Der Bergsteiger muß sich durch viel Übung auf seine Aufgabe vorbereiten. Der Metaphysiker muß ebenfalls beständig anwenden, was er gelernt hat, um seiner Aufgabe gewachsen zu sein. Dadurch, d. h. durch Betätigung, war Mrs. Eddy für ihre gewaltige Aufgabe, die Christliche Wissenschaft zu entdecken und zu gründen, vorbereitet. Sie wendete das an, was sie lehrte, bewies also selber die Richtigkeit alles dessen, was sie entdeckt hatte. Sie hat auf Seite 486 in Wissenschaft und Gesundheit geschrieben: „Die Vorschule der Erde muß aufs Äußerste ausgenutzt werden.” Eine Vorschule oder Vorbereitungsschule hat den Zweck, den Schüler auf eine höhere Schule vorzubereiten. Die höhere Schule ist nur ein weiterer Schritt, der zu einer Laufbahn führt. Mrs. Eddy hat uns gelehrt, wie wir durch Besserung und Umwandlung des menschlichen Charakters die köstlichen Schätze der Christlichen Wissenschaft unverzüglich annehmen und uns zu eigen machen können. Ein Kind verläßt den Unterricht in der Grundschule, weil es zuviel weiß, um dort zu bleiben, und deshalb zu höheren Aufgaben vorrücken muß.

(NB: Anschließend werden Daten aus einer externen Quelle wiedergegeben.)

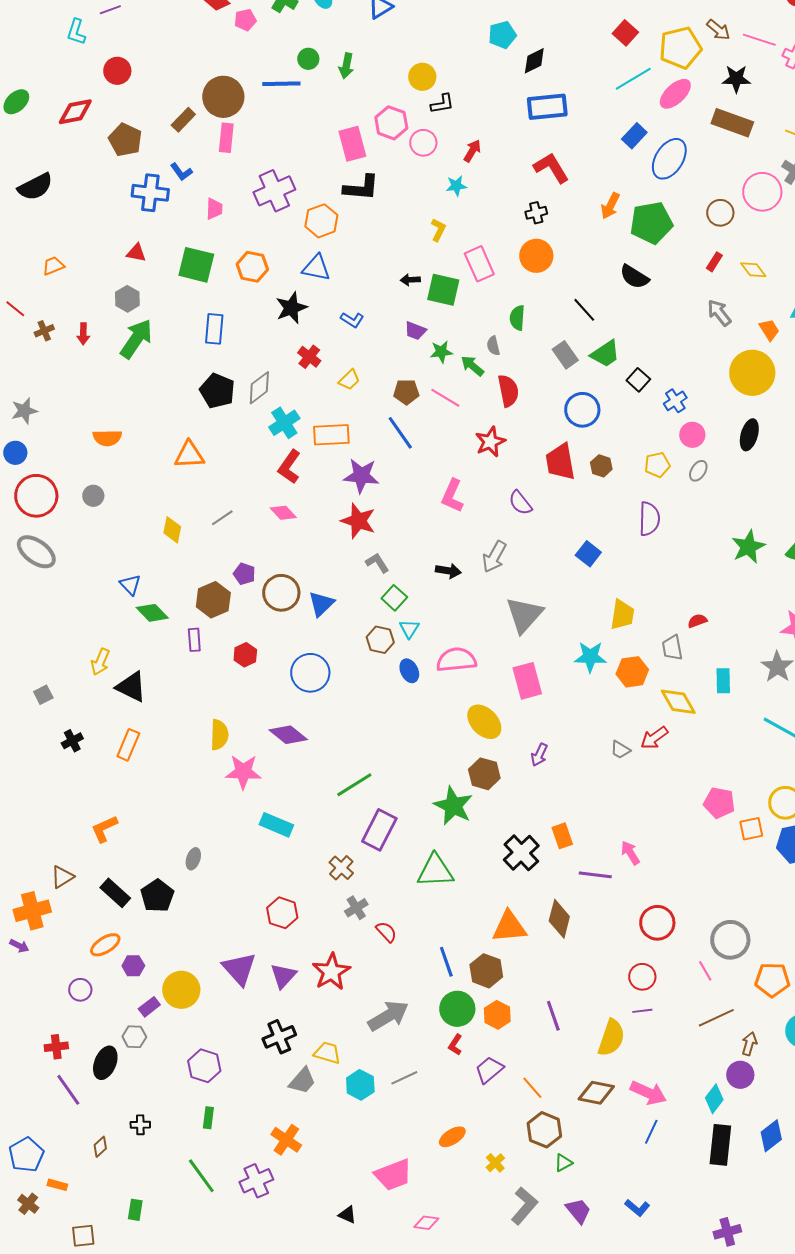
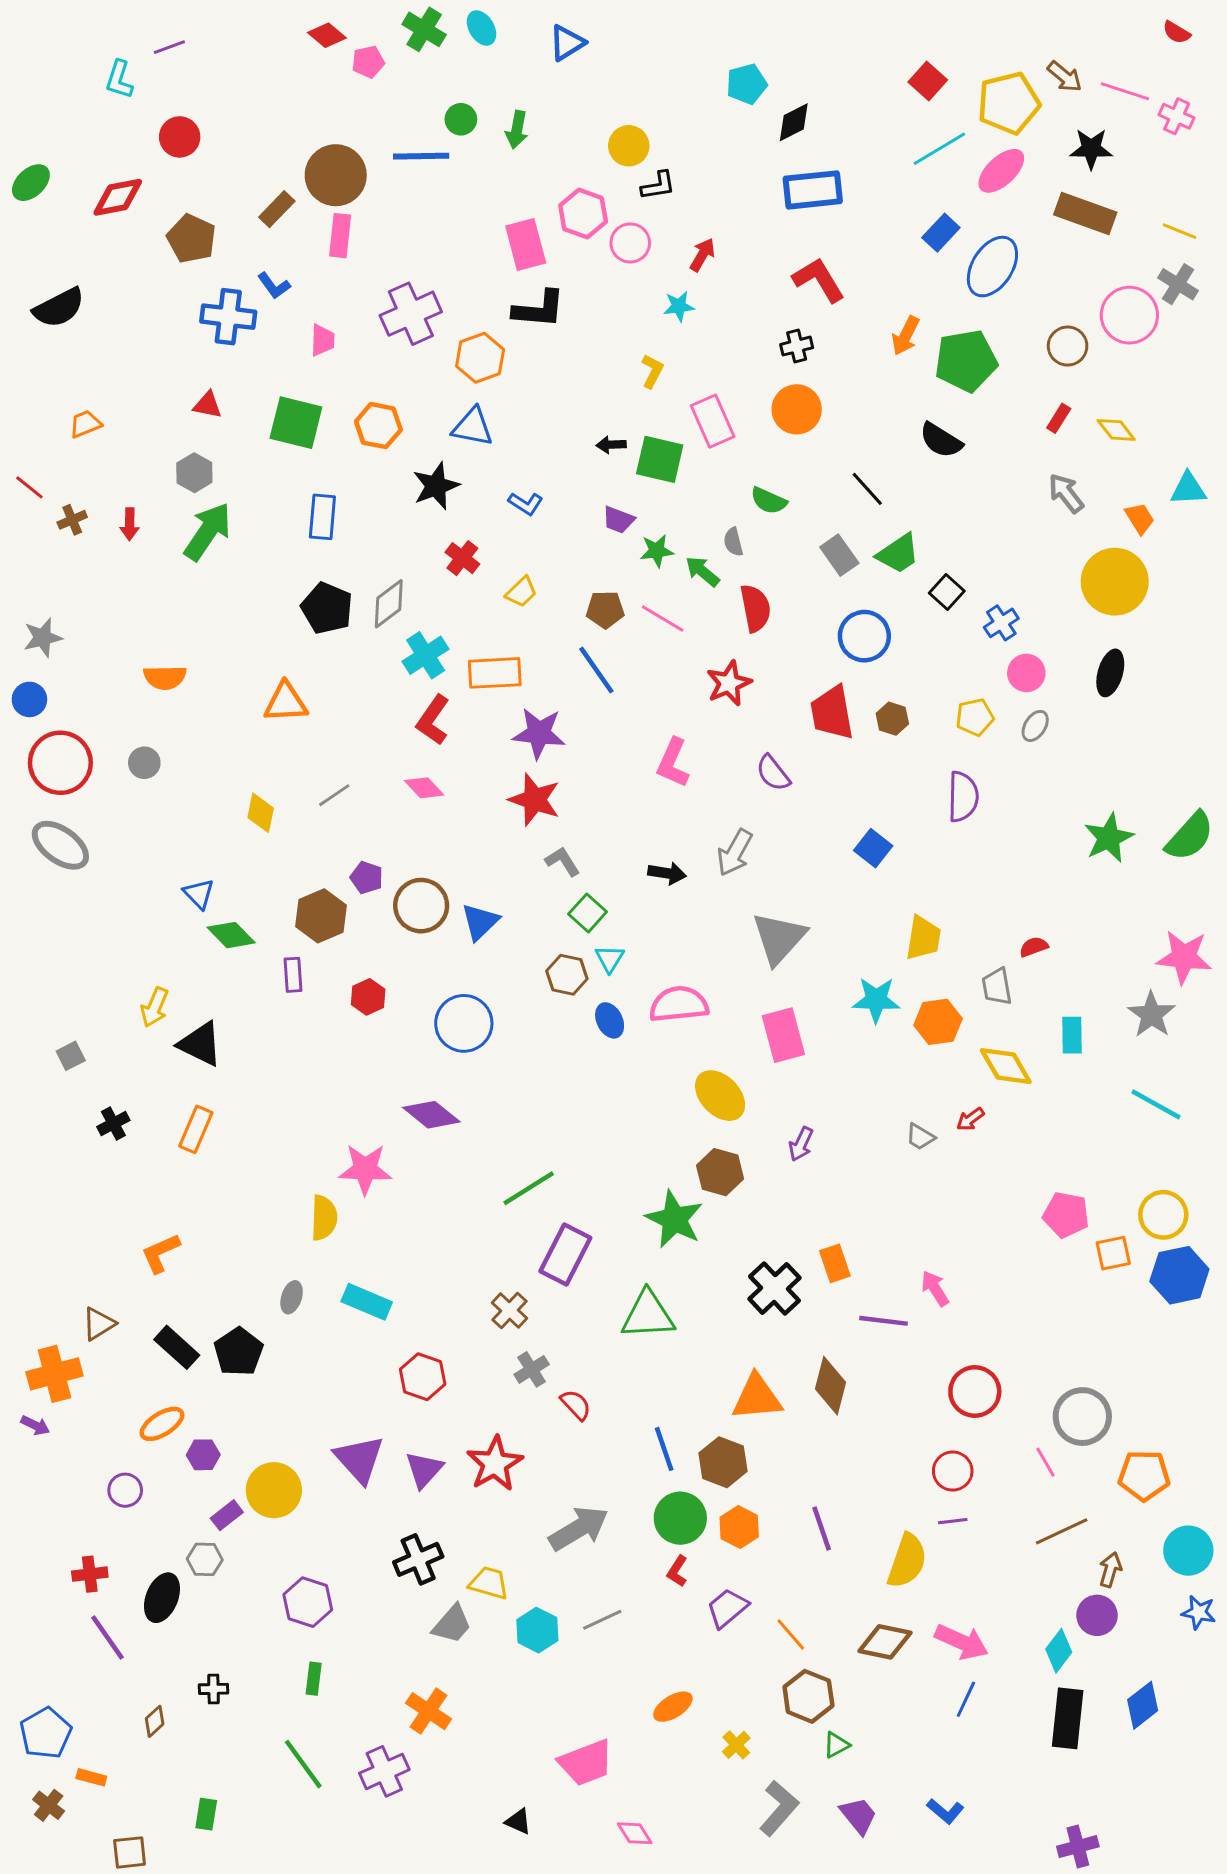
green semicircle: (517, 318) -> (769, 501), turned -70
yellow semicircle: (219, 735) -> (324, 1218), moved
red arrow: (654, 738) -> (970, 1119), size x0.7
cyan rectangle: (276, 825) -> (367, 1302), moved
pink diamond: (426, 1223) -> (635, 1833), turned 50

Jesus ließ „die Vorschule der Erde” genau auf diese Weise zurück. Er betrachtete nicht den Tod als die Tür zur Freiheit, sondern er bestand darauf, daß Herrschaft zu Freiheit führt. Mrs. Eddy folgte in des Meisters Fußtapfen, und sie zeigt uns überall in ihren veröffentlichten Schriften den Weg. Sie öffnete eine Tür, die kein materieller Sinn schließen kann. Sie enthüllte, daß das Leben kein Alter, keinen Tod kennt, daß es geistig ist. Sie lehrte und bewies die immerwährende Vollkommenheit des Menschen.

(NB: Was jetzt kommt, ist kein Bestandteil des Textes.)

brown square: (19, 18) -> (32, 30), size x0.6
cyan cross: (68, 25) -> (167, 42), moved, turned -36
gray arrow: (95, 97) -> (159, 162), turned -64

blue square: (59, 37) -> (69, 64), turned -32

Können wir etwas Besseres tun als das Leben unserer großen Führerin andächtig erforschen? Die Lehren, die wir durch ein solches Forschen lernen, sind für unsern Fortschritt in der Christlichen Wissenschaft von unberechenbarem Wert. Wenn wir ihr Lebenswerk höher schätzen lernen, betrachten wir sie nicht mehr bloß als eine menschliche Persönlichkeit, der wir viel verdanken; durch einen tiefen Einblick in die Wahrheit und die Liebe erkennen wir vielmehr klarer sowohl ihren Platz in der Geschichte und in den Prophezeiungen der Bibel, als auch die Bedeutung ihrer wahren Wesensart als der Entdeckerin und Gründerin der Christlichen Wissenschaft. Auf Seite 120 in „The First Church of Christ, Scientist, and Miscellany” hat sie geschrieben: „Wer mich in der Person oder anderswo als in meinen Schriften sucht, verliert mich, anstatt mich zu finden. Ich hoffe und vertraue, daß wir, Sie und ich, uns in der Wahrheit begegnen und uns dort erkennen werden, und zwar so erkennen, wie wir von Gott erkannt werden.”